Over half of the uninsured struggle to pay their medical bills. This suggest that expanding health care coverage may significantly mitigate financial distress faced by consumers, particularly those with lower incomes who have limited ability to bear the financial burdens that accompany adverse health shocks.
In ongoing research, joint with Daniel Grodzicki (Penn State) and Kenneth Brevoort (CFPB), Professor Martin Hackmann quantifies the effect of the recent Medicaid health insurance expansion under the Affordable Care Act (ACA) on financial health. The existing literature highlights that consumer welfare gains from health insurance arise from reductions in the mean and variance of out-of-pocket medical expenses. We argue that, although low-income uninsured individuals pay only about 20% of the cost of their care out-of-pocket, the overall benefit of insurance to them may be large. Specifically, we show that about 50% of unpaid medical bills are sent to collection agencies and reported to credit bureaus. In turn, this has a negative impact on credit scores and access to credit markets more generally. We calculate that the financial benefits of Medicaid double when considering these indirect benefits in addition to the direct reduction in out-of-pocket expenditures.
We evaluate the financial benefits to consumers in the context of one of the most controversial elements of the ACA: the Medicaid expansion. This reform sought to expand Medicaid eligibility to all individuals earning less than 138% of the federal poverty level. While this expansion was intended to apply nationwide, the Supreme Court ruled that the states had to be allowed to decide for themselves whether they would adopt the expanded Medicaid eligibility rules. As a result, only about half the states had signed on when the expansion went into effect in 2014, providing us with quasi-experimental variation in the Medicaid expansion.
Combining state-level variation from the Medicaid expansion with a nationally representative panel of over 5 million de-identified credit records, we find that the reform reduced the incidence of newly-accrued medical debt in collection by 30%. On average, the reform led to a large annual decline in accrued medical debt of $900 per treated person or 40% of health care utilization. This translates into an overall reduction of $3.4 billion in the two years following the reform.
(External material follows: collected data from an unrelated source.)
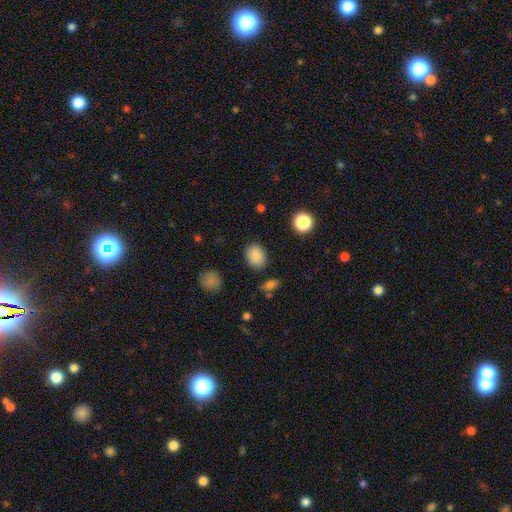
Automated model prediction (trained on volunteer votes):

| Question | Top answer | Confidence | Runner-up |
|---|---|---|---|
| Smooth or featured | smooth | 86% | star or artifact (10%) |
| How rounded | in between | 54% | round (45%) |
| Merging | none | 84% | minor disturbance (11%) |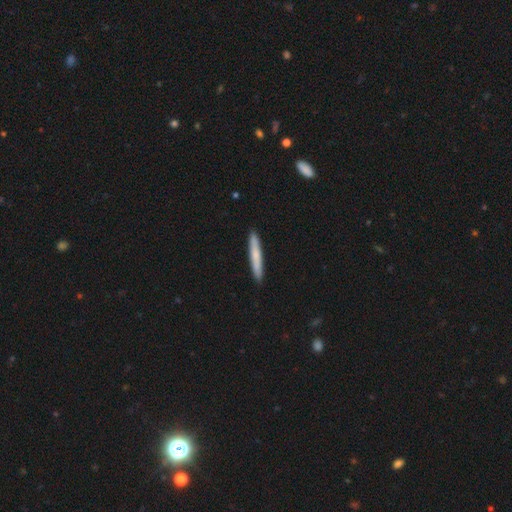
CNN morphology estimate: Smooth or featured?
  - smooth: 69% *
  - featured or disk: 25%
  - star or artifact: 5%
How rounded?
  - cigar-shaped: 95% *
  - in between: 3%
  - round: 1%
Merging?
  - none: 92% *
  - minor disturbance: 6%
  - major disturbance: 1%
  - merger: 1%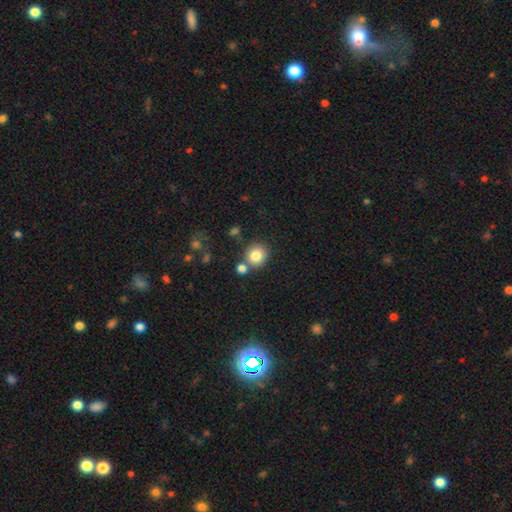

Turning to the result on financial health, we find that the Medicaid expansion reduced the likelihood of becoming newly delinquent, improved credit scores, and reduced personal bankruptcies in particular among subprime borrowers. To measure the effects of improved financial health on the availability and pricing of credit, we add novel data on direct-mail credit offers from Mintel in conjunction with aggregated lender FICO rate sheets. Our estimates suggest large annual interest rate savings, predominantly on credit card debt and personal loans, of about $280 per treated person. This translates into $520 million in annual savings.
Finally, we turn to the effects on consumer welfare. To this end, we model uninsured individuals who derive utility from consumption and face a disutility from leaving medical bills unpaid. Disutility from unpaid medical bills captures costs like worsening credit options, the hassle of dealing with debt collectors, and the risk of legal action taken by creditors. The novelty of this framework is that Individuals choose optimally what portion of their medical expenses to leave unpaid. Combining the model with our empirical estimates, we find that the financial benefits of a mean and variance reduction in medical bills double when considering the indirect financial benefits.